Task 1:
Answer these questions using the book talk description on China's infrastructure projects in Africa:
(a) Which press published the book, and in what year?
(b) In what year was the Belt and Road Initiative launched?
(c) At which institution does Yuan Wang hold the position of Assistant Professor?
Task 2: Render this sentence from the book talk description on China's infrastructure projects in Africa into French: "The growing presence of China in Africa has drawn increasing scholarly and public attention."
Task 3: Carry on the book talk description on China's infrastructure projects in Africa, picking up after its final sentence.
BEGIN Extracted text
This book talk features Yuan Wang’s (Assistant Professor, Duke Kunshan University) book, The Railpolitik: Leadership and Agency in Sino-African Infrastructure Development (Oxford University Press, 2023).

The growing presence of China in Africa has drawn increasing scholarly and public attention. With Beijing’s announcement of the ‘going global’ policy in the early 2000s and further institutionalization through the Belt and Road Initiative in 2013, Chinese policy banks and state-owned companies have cooperated with African countries to finance and complete multiple infrastructure projects. These projects, despite their ‘Chinese-ness,’ demonstrate starkly different development trajectories in different countries. Why do some Chinese-financed and constructed projects develop better than others? And what explains the variation in the effectiveness of different African states with regard to public goods delivery?
END Extracted text
BEGIN Extracted records
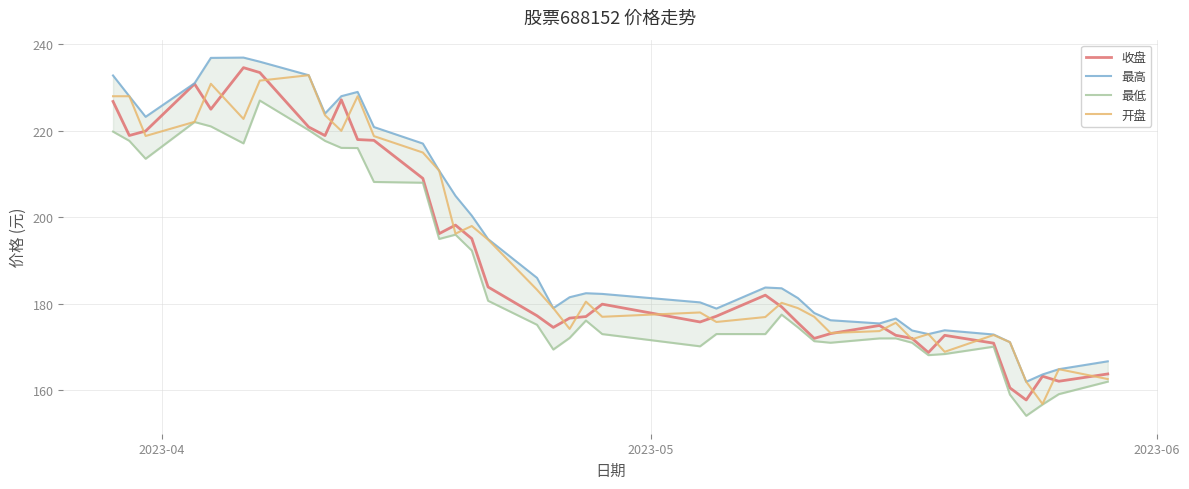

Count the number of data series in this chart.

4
END Extracted records
BEGIN Extracted records
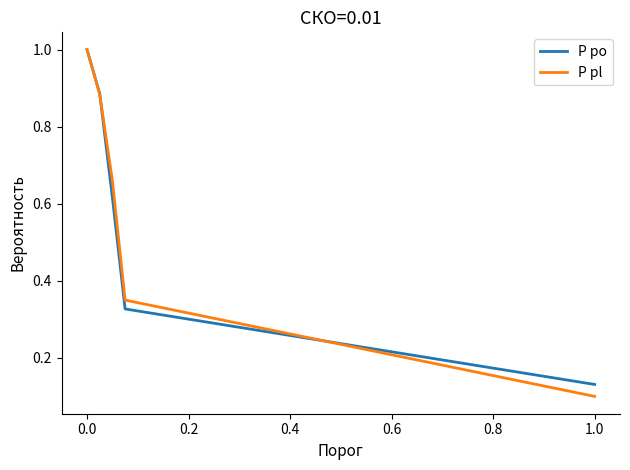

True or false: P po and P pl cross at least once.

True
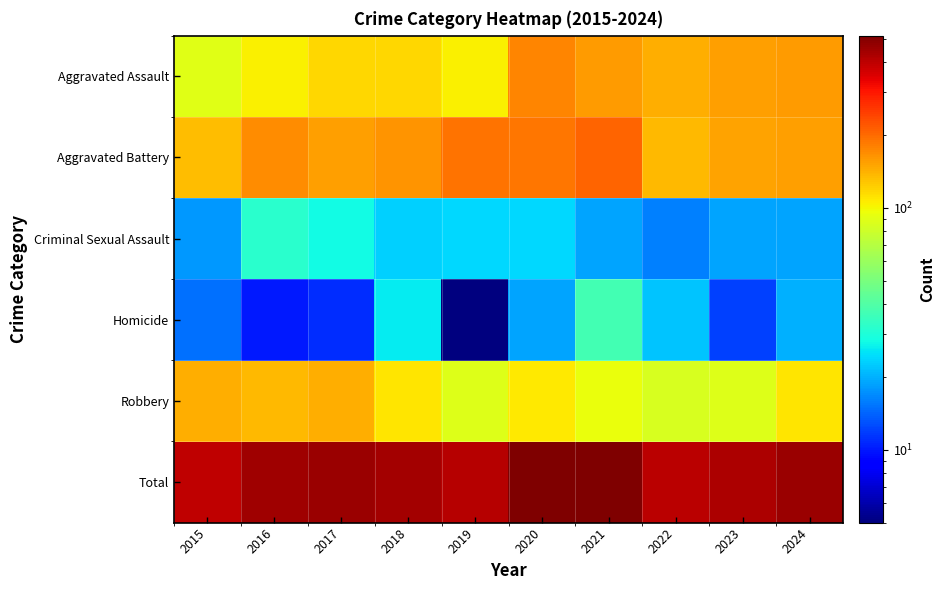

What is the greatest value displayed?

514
END Extracted records
Your response 1:
(a) Oxford University Press, 2023
(b) 2013
(c) Duke Kunshan University

Your response 2: La présence grandissante de la Chine en Afrique a suscité une attention de plus en plus vive de la part des chercheurs et du public.

Your response 3:
The Railpolitik uses three case studies of Chinese-financed and constructed rail projects to explore the broader phenomenon of the fast-progressing relations between China and Africa and to offer insights into African domestic politics. Contrary to the conventional understanding that centralized political institutions such as those in the developmental states are more conducive to rulers’ commitment to developmental projects, the book finds that political championship can be generated from leaders’ perceived threats of competitive elections in democratic states such as Kenya. These Chinese-financed and constructed projects coincided with African rulers’ strategies for political survival, and are therefore instrumentalized politically to demonstrate rulers’ performance legitimacy and to fuel their patronage machine.